The placenta appeared to be grossly normal with a 3 vessel cord at the time of delivery. Because of the patient's history of gestational hypertension, the placenta was sent to pathology and placental choriocarcinoma was diagnosed (Figure 1 & Figure 2). She was then referred to and followed closely by the Gynecologic Oncology service. Her serum beta human chorionic gonadotropin (hCG) dropped from 3070 mIU/ml to less than 2 mIU/ml six weeks post partum. No chemotherapy was initiated. She had also undergone multiple studies such as chest x-ray and computed tomography (CT) scan which all ruled out metastasis during the one year post partum period. The infant was followed by the pediatric service.
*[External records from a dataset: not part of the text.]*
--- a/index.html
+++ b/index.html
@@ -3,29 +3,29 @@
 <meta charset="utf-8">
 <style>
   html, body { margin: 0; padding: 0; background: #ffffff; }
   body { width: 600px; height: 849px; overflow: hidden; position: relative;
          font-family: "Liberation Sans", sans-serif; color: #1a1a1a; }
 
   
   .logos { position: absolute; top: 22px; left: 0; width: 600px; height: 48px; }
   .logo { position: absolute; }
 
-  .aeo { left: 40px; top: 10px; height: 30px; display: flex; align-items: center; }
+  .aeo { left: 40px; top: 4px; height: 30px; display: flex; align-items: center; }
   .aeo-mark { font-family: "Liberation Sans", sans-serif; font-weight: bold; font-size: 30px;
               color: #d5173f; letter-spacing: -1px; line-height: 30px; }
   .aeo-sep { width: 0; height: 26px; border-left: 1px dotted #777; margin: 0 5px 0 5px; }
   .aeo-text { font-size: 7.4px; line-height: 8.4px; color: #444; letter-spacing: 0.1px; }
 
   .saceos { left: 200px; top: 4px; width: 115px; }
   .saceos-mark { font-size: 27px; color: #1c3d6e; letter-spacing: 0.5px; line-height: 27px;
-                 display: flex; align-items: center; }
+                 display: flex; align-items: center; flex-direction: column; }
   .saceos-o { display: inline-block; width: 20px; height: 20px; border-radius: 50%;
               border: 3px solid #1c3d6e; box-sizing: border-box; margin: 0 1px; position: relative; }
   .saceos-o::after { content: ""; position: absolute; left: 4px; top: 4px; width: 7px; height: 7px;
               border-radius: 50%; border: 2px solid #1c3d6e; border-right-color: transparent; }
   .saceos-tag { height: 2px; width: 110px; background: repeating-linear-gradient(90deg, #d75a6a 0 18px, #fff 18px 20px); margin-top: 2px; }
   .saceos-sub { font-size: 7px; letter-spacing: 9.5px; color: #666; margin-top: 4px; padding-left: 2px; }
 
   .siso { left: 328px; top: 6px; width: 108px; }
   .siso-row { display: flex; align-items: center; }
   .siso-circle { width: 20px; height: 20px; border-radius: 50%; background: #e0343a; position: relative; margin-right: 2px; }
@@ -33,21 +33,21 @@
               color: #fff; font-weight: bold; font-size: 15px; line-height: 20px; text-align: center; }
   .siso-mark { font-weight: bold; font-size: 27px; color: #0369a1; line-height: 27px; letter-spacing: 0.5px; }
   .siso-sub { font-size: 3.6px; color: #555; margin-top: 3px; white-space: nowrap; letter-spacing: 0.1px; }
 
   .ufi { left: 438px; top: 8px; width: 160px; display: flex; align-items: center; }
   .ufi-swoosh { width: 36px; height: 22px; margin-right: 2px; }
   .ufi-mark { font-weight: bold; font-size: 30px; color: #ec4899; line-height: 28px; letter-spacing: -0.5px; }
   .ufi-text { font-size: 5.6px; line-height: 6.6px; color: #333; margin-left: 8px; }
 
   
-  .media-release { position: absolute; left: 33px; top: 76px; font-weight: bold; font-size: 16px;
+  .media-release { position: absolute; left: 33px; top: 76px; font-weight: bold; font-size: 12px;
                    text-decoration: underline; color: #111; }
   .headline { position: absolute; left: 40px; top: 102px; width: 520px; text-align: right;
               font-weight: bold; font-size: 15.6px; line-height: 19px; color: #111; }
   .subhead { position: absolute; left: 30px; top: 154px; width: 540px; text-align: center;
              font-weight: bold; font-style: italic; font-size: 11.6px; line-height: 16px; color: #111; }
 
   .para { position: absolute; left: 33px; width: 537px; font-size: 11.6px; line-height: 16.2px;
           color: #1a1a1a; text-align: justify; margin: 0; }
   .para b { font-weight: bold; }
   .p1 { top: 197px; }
To date, both mother and baby have been disease free for eight years.
[HIDE]It is not a routine practice to send a placenta for pathological evaluation following a normal spontaneous delivery. However, a number of cases, like ours, reported incidental findings of placental choriocarcinoma in asymptomatic mothers and infants with no evidence of metastases. In the majority of these cases, the placenta was sent to pathology due to other pregnancy complications such as intrauterine growth restriction, pre-eclampsia, maternal fetal hemorrhage, and in our case, gestational hypertension.
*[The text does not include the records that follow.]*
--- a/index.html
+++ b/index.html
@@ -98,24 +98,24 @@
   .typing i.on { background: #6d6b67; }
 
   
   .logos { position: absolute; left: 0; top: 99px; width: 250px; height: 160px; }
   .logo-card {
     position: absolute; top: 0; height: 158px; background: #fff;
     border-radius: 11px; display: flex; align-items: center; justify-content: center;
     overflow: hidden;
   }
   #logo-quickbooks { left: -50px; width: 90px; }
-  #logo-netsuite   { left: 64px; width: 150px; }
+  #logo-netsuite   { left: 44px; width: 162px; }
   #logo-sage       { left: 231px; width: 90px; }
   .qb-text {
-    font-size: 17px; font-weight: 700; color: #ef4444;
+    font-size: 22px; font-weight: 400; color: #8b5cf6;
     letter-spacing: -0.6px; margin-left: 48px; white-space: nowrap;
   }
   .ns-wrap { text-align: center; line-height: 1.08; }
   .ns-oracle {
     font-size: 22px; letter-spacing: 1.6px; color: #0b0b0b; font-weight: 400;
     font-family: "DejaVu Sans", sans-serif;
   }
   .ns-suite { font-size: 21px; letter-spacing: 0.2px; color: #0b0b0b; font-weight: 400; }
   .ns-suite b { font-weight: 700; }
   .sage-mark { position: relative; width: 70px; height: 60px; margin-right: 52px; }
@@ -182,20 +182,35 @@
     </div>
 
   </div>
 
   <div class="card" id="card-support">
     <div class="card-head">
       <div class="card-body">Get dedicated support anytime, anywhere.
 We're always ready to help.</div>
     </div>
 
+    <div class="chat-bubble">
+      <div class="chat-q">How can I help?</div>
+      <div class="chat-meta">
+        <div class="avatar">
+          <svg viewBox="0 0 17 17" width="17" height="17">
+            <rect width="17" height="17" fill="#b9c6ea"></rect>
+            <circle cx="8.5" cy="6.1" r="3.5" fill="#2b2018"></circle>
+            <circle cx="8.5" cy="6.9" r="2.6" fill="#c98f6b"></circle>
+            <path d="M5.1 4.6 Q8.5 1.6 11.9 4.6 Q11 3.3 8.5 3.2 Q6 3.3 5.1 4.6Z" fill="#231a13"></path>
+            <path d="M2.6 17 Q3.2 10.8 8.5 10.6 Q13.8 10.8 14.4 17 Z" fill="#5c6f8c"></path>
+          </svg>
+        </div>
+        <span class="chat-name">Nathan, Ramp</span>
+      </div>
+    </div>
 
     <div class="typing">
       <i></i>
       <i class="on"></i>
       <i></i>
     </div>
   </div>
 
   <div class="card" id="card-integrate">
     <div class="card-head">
It is our belief that the incidence of placental choriocarcinoma may actually be higher than reported. It is also well established that early detection and treatment of gestational trophoblastic disease improves treatment outcome. The obstetrician, pathologist and pediatrician should have an increased awareness of placental choriocarcinoma and its manifestations. Clinical suspicion and any gross placental anomaly should mandate a thorough pathological examination of the placenta.